The patient was able to return to playing football a little less than 2 months after his initial injury.
This patient, presumably, had a left paraspinous muscle hematoma at the site of helmet trauma that was seeded by a subsequent transient bacteremia resulting in pyomyositis. Pyomyositis is an infection of skeletal muscle that is usually, but not always, associated with abscess formation. The most common pathogen causing pyomyositis is Staphlococcus aureus. Infection is typically spread hematogenously. Skeletal muscle trauma, including irritation from vigorous exercise is a preceeding risk factor. In bacteremic settings, injured muscle cells are at increased risk of becoming infected. This case highlights a rare but potentially life-threatening complication of skeletal muscle injury.
Pyomyositis is more commonly seen in the tropics but can also be seen in adults in more temperate climates. Along with the risk factors of vigorous exercise and trauma seen in this case, it is important to note that the majority of cases seen in temperate climates are associated with immunocompromise. Therefore, patients should be screened for HIV, diabetes, or malignancy. Injection drug use is also a risk factor.
Additionally, because pyomyositis is a disease of hematogenous spread, patients should also be evaluated for other disease processes associated with bacteremia such as endocarditis.
1. Abu Hassan, F. et al. Primary Myositis of the Paraspinal Muscles: A Case Report and Literature Review. Europe Spine Journal. A239-42 (Suppl 2) 2008.
2. Crum, N.F. Bacterial pyomyositis in the United States.
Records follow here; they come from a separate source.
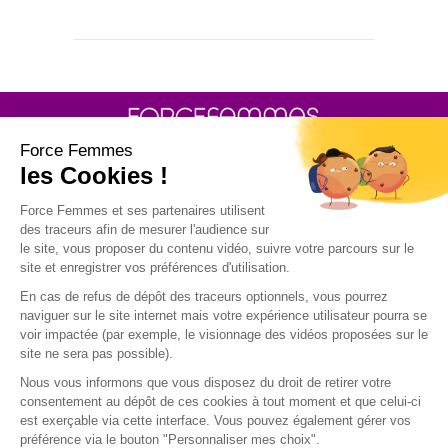
30 rue Baron - 75017 PARIS
POLITIQUE DE GESTION DES COOKIES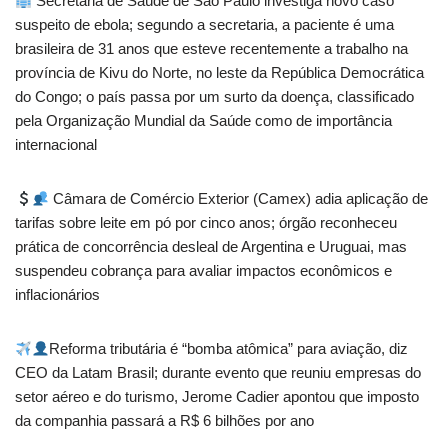
Secretaria de Saúde de São Paulo investiga novo caso
suspeito de ebola; segundo a secretaria, a paciente é uma
brasileira de 31 anos que esteve recentemente a trabalho na
província de Kivu do Norte, no leste da República Democrática
do Congo; o país passa por um surto da doença, classificado
pela Organização Mundial da Saúde como de importância
internacional
Câmara de Comércio Exterior (Camex) adia aplicação de
tarifas sobre leite em pó por cinco anos; órgão reconheceu
prática de concorrência desleal de Argentina e Uruguai, mas
suspendeu cobrança para avaliar impactos econômicos e
inflacionários
Reforma tributária é “bomba atômica” para aviação, diz
CEO da Latam Brasil; durante evento que reuniu empresas do
setor aéreo e do turismo, Jerome Cadier apontou que imposto
da companhia passará a R$ 6 bilhões por ano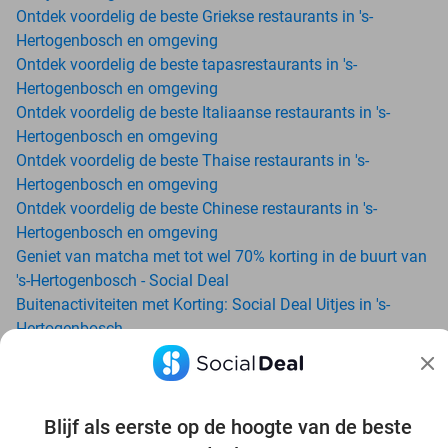
Ontdek voordelig de beste Griekse restaurants in 's-
Hertogenbosch en omgeving
Ontdek voordelig de beste tapasrestaurants in 's-
Hertogenbosch en omgeving
Ontdek voordelig de beste Italiaanse restaurants in 's-
Hertogenbosch en omgeving
Ontdek voordelig de beste Thaise restaurants in 's-
Hertogenbosch en omgeving
Ontdek voordelig de beste Chinese restaurants in 's-
Hertogenbosch en omgeving
Geniet van matcha met tot wel 70% korting in de buurt van
's-Hertogenbosch - Social Deal
Buitenactiviteiten met Korting: Social Deal Uitjes in 's-
Hertogenbosch
Ga voordelig de padelbaan op met Social Deal in de buurt
van 's-Hertogenbosch
Geniet van je vakantie in 's-Hertogenbosch in Nederland
Blijf als eerste op de hoogte van de beste
met Social Deal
American Journal of Medicine. 117(6)420-428. 2004.
3. Jayoussi, R et al. Pyomyositis caused by vigorous exercise in a boy. Acta Paediatrics. 84:226-7. 1995.
5. Lo, T.S. et al. Pyomyositis complicating acute bacterial endocarditis in an intravenous drug user. New England Journal of Medicine. 342: 1614-15. 2000
5. Meehan, J et al. Pyomyositis in an Adolescent Female Athlete. Journal of Pedaitric Surgery. 30(1)127-8. 1995.
6. Spiegel, D et al. Pyomyositis in Children and Adolescents: Report of 12 Cases and Review of the Literature. Journal of Pediatric Orthopaedics. 19(2)143-50. 1999.